In the week before that – to Monday 11 January – there were 1,816 new cases in Brighton and Hove, or a rate of 624.3 per 100,000 people.
The director of public health in Brighton and Hove. Alistair Hill, told a Brighton and Hove City Council meeting on Thursday (28 January) that the death toll was likely to keep rising in the coming weeks.
He said that 279 people had died from the start of last April to Friday 15 January with covid-19 on their death certificate. There were also about a couple of dozen deaths in March last year.

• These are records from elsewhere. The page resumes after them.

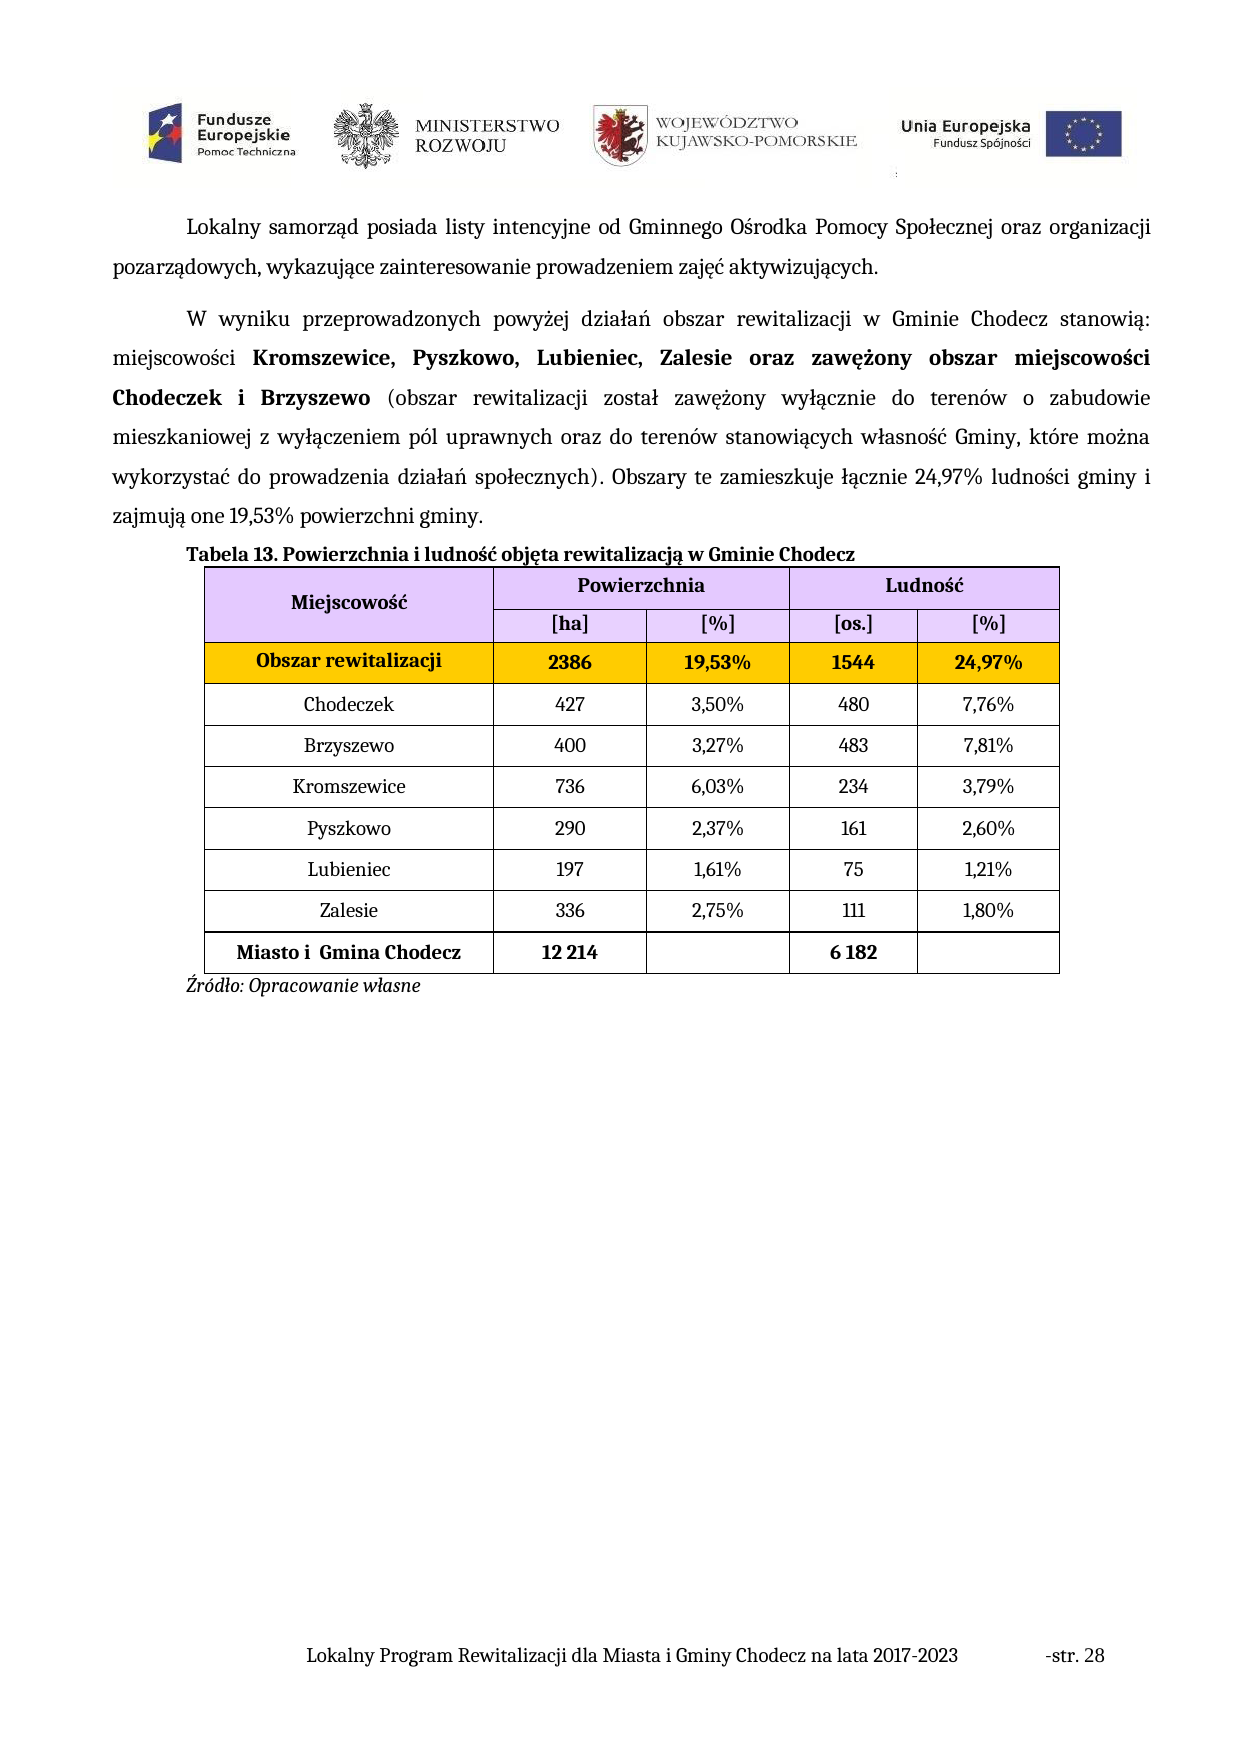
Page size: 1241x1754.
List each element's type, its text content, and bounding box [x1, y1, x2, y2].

table_cell Kromszewice [205, 767, 493, 807]
table_cell 3,27% [647, 726, 789, 766]
table_cell 197 [494, 850, 646, 890]
table_cell 480 [790, 684, 917, 724]
table_cell 2,75% [647, 891, 789, 931]
table_cell 3,50% [647, 684, 789, 724]
table_cell 2386 [494, 643, 646, 683]
table_cell 161 [790, 808, 917, 849]
table_cell 3,79% [918, 767, 1059, 807]
table_cell 290 [494, 808, 646, 849]
table_cell 75 [790, 850, 917, 890]
table_header Miejscowość [205, 568, 493, 642]
table_cell 336 [494, 891, 646, 931]
text W wyniku przeprowadzonych powyżej działań obszar rewitalizacji w Gminie Chodecz stanowią: miejscowości Kromszewice, Pyszkowo, Lubieniec, Zalesie oraz zawężony obszar miejscowości Chodeczek i Brzyszewo (obszar rewitalizacji został zawężony wyłącznie do terenów o zabudowie mieszkaniowej z wyłączeniem pól uprawnych oraz do terenów stanowiących własność Gminy, które można wykorzystać do prowadzenia działań społecznych). Obszary te zamieszkuje łącznie 24,97% ludności gminy i zajmują one 19,53% powierzchni gminy. [112, 306, 1152, 529]
table_cell 483 [790, 726, 917, 766]
table_cell Zalesie [205, 891, 493, 931]
table_header Powierzchnia [494, 568, 789, 609]
text Lokalny samorząd posiada listy intencyjne od Gminnego Ośrodka Pomocy Społecznej oraz organizacji pozarządowych, wykazujące zainteresowanie prowadzeniem zajęć aktywizujących. [112, 214, 1152, 280]
table_cell Obszar rewitalizacji [205, 643, 493, 683]
table_cell 111 [790, 891, 917, 931]
table_cell 1,80% [918, 891, 1059, 931]
table_cell Brzyszewo [205, 726, 493, 766]
text Źródło: Opracowanie własne [112, 974, 1152, 998]
table_cell 7,81% [918, 726, 1059, 766]
table_cell 24,97% [918, 643, 1059, 683]
table_cell [647, 933, 789, 973]
table_cell Lubieniec [205, 850, 493, 890]
table_cell [ha] [494, 610, 646, 642]
table_cell 1544 [790, 643, 917, 683]
table_cell Miasto i Gmina Chodecz [205, 933, 493, 973]
table_cell 6 182 [790, 933, 917, 973]
table_cell 6,03% [647, 767, 789, 807]
table_header Ludność [790, 568, 1059, 609]
table_cell [os.] [790, 610, 917, 642]
table_cell [%] [918, 610, 1059, 642]
text Tabela 14. Powierzchnia i ludność objęta rewitalizacją w Gminie Chodecz [112, 542, 1152, 566]
table_cell 1,21% [918, 850, 1059, 890]
table_cell [918, 933, 1059, 973]
table_cell 2,60% [918, 808, 1059, 849]
table_cell 427 [494, 684, 646, 724]
table_cell Pyszkowo [205, 808, 493, 849]
table_cell 234 [790, 767, 917, 807]
table_cell 1,61% [647, 850, 789, 890]
table_cell [%] [647, 610, 789, 642]
table_cell 7,76% [918, 684, 1059, 724]
table_cell 2,37% [647, 808, 789, 849]
table_cell 12 214 [494, 933, 646, 973]
table_cell 400 [494, 726, 646, 766]
table_cell Chodeczek [205, 684, 493, 724]
table_cell 736 [494, 767, 646, 807]
table_cell 19,53% [647, 643, 789, 683]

The local NHS hospital trust, Brighton and Sussex University Hospitals, has so far recorded 376 deaths of patients who have tested positive for the virus in the previous 28 days.
The figures cover from the start of the pandemic to yesterday (Friday 29 January) and include the Royal Sussex County Hospital, in Brighton, as well as the Princess Royal Hospital, in Haywards Heath.
Of those, 28 people died in the seven days to yesterday compared with 41in the previous seven days, up to and including Friday 22 January.
Mr Hill said that the vaccination programme was well under way but added: “Social distancing remains absolutely vital for the foreseeable future.”